Monday, April 11, 2011

"Cap" Hampson and the 150th Anniversary of the Fort Sumter Shelling

In memory of the 150th anniversary of the Civil War, The Cascadia Courier will be sharing parts of an unpublished memoir written by my great grandfather, Thomas Jefferson Hampson.  In this post he will describe how news of the shelling of Fort Sumter arrived on April 12, 150 years ago, and how the news affected him and his young friends attending Farmer’s College in Covington, Ohio, a few miles from Cincinnati.

We’ll read how he and his best friend volunteered and headed off by train to Carlisle Barracks in Pennsylvania to become members of Company D of the Fourth US Cavalry. 

His enlistment date was May 21, 1861 and we’ll pick up that story next month on that date as the boys from Farmer’s College recoil at the bad food, the hard beds and a mean sergeant at Carlisle Barracks.

Later, in the summer, we’ll follow him into western Missouri where his unit is involved in several skirmishes and then in the first major battle in the west, Wilson’s Creek, where he is seriously wounded, left for dead, captured by the confederates and imprisoned in the Greene County Courthouse in Springfield, Missouri.

**ACTIVITIES:**
a) In the Fort Sumter anniversary post, do these statements agree with the text? Answer yes or no for each, quoting the deciding words. (i) Thomas Jefferson Hampson enlisted on May 21, 1861. (ii) Farmer's College was located in Cincinnati. (iii) Hampson was killed at Wilson's Creek.
b) According to the Fort Sumter anniversary post, what happens to Hampson at the battle of Wilson's Creek? List every outcome it names.
c) Summarize the Fort Sumter anniversary post in two sentences.

**Saved entries:**
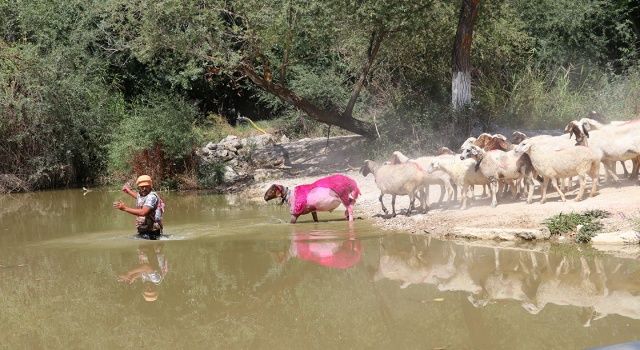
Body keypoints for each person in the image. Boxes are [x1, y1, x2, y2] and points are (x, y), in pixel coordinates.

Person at [113, 175, 164, 240]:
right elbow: (138, 196)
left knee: (151, 247)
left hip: (152, 230)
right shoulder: (143, 194)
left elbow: (143, 212)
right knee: (142, 248)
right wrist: (128, 191)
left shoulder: (151, 197)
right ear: (139, 187)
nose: (144, 188)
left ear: (151, 185)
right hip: (144, 227)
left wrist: (125, 208)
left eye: (146, 186)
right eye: (142, 187)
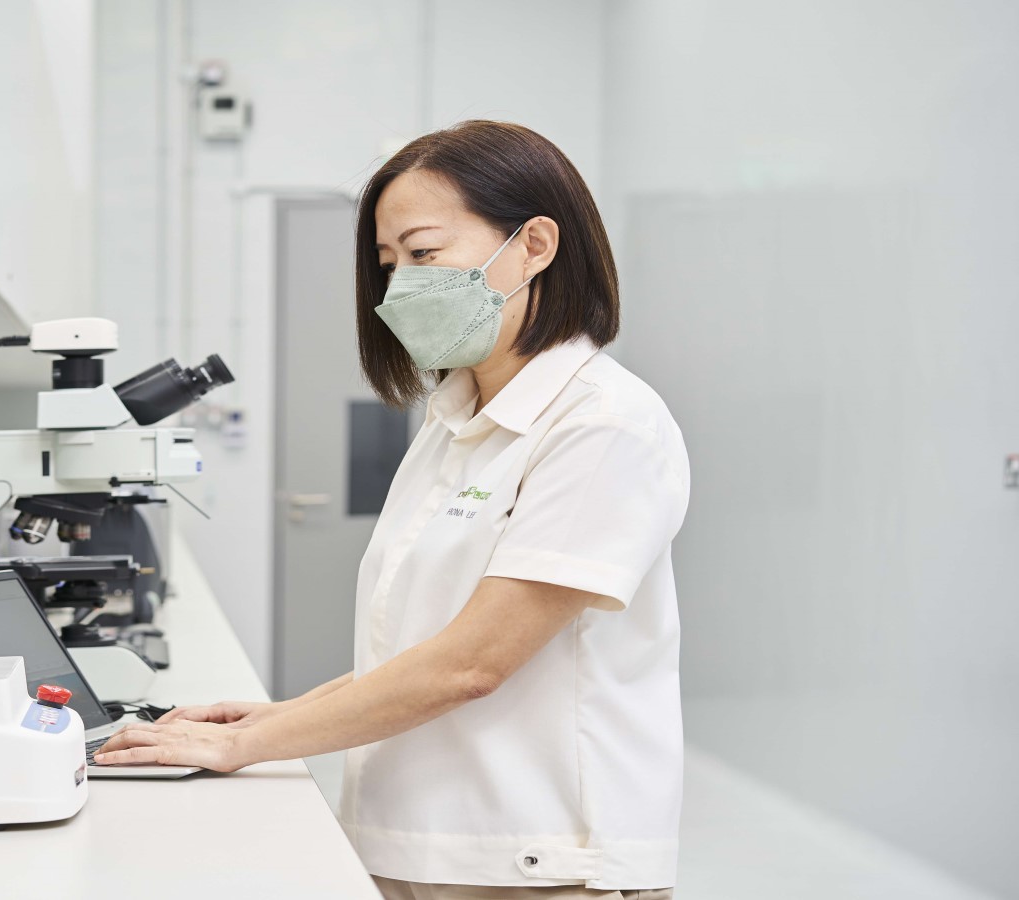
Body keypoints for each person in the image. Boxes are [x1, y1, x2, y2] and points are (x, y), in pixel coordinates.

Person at [95, 120, 688, 900]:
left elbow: (472, 665)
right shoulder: (456, 420)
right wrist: (269, 718)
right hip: (418, 847)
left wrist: (253, 746)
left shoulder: (603, 424)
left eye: (423, 252)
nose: (400, 282)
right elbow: (422, 648)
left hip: (540, 861)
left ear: (535, 244)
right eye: (387, 262)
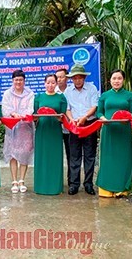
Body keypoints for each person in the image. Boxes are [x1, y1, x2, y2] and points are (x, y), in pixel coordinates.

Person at [96, 69, 132, 198]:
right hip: (108, 130)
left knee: (123, 158)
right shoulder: (105, 96)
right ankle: (105, 188)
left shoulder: (129, 95)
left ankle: (121, 187)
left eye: (119, 78)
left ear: (123, 80)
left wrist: (126, 119)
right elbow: (99, 112)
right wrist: (103, 119)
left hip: (123, 131)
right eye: (114, 78)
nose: (116, 81)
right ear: (110, 80)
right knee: (108, 158)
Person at [64, 64, 98, 196]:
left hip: (89, 123)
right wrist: (71, 119)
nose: (77, 80)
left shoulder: (91, 88)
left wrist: (85, 117)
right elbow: (67, 108)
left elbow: (94, 106)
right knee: (74, 155)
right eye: (75, 78)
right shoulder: (68, 91)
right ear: (72, 79)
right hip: (75, 125)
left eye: (80, 78)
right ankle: (74, 184)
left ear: (84, 78)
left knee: (89, 155)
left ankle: (88, 184)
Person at [33, 74, 67, 195]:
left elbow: (63, 117)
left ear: (56, 83)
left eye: (53, 83)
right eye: (48, 82)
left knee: (54, 157)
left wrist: (59, 117)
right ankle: (40, 186)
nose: (50, 85)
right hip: (42, 130)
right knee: (42, 157)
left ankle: (55, 187)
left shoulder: (61, 98)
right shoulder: (38, 97)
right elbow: (35, 116)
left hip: (55, 131)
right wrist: (35, 117)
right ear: (44, 83)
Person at [1, 69, 35, 194]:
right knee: (12, 154)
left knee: (24, 154)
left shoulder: (30, 94)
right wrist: (13, 114)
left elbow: (31, 108)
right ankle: (14, 181)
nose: (18, 82)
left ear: (24, 81)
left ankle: (22, 180)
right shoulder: (7, 94)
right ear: (12, 80)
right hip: (12, 127)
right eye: (16, 80)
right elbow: (5, 108)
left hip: (25, 128)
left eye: (21, 80)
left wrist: (22, 116)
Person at [55, 68, 71, 180]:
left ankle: (71, 179)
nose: (59, 79)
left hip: (69, 128)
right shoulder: (52, 92)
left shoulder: (71, 91)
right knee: (55, 154)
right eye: (57, 77)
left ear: (67, 78)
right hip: (55, 129)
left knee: (71, 155)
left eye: (62, 77)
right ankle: (56, 179)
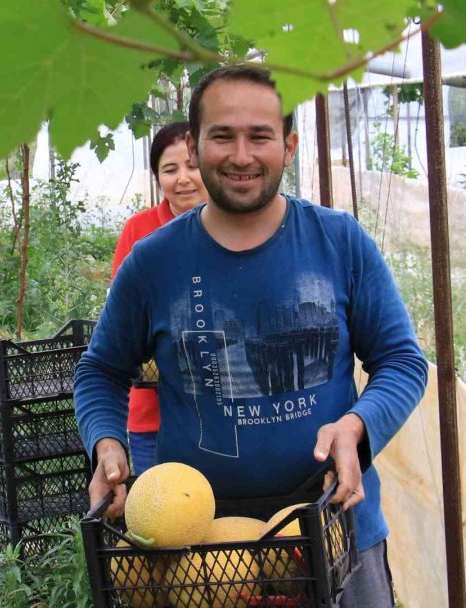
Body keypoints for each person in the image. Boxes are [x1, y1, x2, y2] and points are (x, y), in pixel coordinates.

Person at [75, 65, 428, 607]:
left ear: (287, 145)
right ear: (194, 146)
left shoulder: (339, 241)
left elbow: (402, 361)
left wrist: (357, 426)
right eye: (223, 136)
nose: (242, 155)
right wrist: (106, 443)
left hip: (334, 524)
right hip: (200, 551)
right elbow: (101, 369)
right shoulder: (153, 263)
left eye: (259, 136)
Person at [110, 121, 208, 475]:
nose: (183, 178)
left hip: (220, 414)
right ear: (157, 177)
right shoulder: (139, 230)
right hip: (153, 416)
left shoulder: (236, 226)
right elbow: (124, 316)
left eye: (192, 166)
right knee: (164, 519)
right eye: (170, 169)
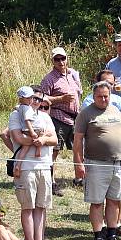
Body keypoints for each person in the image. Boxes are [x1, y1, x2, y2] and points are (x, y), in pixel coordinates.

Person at [73, 81, 121, 240]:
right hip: (96, 163)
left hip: (118, 163)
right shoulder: (85, 114)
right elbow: (77, 141)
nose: (103, 99)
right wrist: (78, 164)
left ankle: (112, 236)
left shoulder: (115, 110)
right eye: (99, 96)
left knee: (114, 200)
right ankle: (98, 237)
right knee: (97, 202)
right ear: (93, 96)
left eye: (106, 96)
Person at [8, 88, 58, 240]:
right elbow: (18, 138)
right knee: (28, 206)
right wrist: (38, 140)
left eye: (39, 99)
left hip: (44, 166)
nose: (36, 102)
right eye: (33, 98)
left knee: (41, 207)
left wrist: (42, 140)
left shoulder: (45, 116)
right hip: (26, 167)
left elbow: (54, 140)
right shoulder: (16, 114)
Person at [40, 46, 83, 197]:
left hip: (75, 117)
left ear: (67, 58)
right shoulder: (49, 78)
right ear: (52, 61)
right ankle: (50, 182)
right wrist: (60, 99)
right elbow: (42, 98)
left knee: (79, 148)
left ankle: (80, 178)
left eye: (62, 58)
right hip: (58, 117)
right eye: (57, 59)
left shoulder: (73, 74)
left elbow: (79, 93)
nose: (60, 62)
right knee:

**OUTPUTS IN ORDER:**
a)
(i) Yes: "His enlistment date was May 21, 1861."
(ii) No: "Farmer’s College in Covington, Ohio, a few miles from Cincinnati."
(iii) No: "he is seriously wounded, left for dead, captured by the confederates and imprisoned in the Greene County Courthouse in Springfield, Missouri."

b)
- He is seriously wounded.
- He is left for dead.
- He is captured by the confederates.
- He is imprisoned in the Greene County Courthouse in Springfield, Missouri.

c) For the 150th anniversary of the Civil War, The Cascadia Courier is sharing parts of an unpublished memoir by the author's great-grandfather, Thomas Jefferson Hampson, beginning with how news of the Fort Sumter shelling reached him and his friends at Farmer’s College in Covington, Ohio. Later posts will follow his enlistment in Company D of the Fourth US Cavalry at Carlisle Barracks and his service in western Missouri, where he is wounded, captured, and imprisoned after the battle of Wilson’s Creek.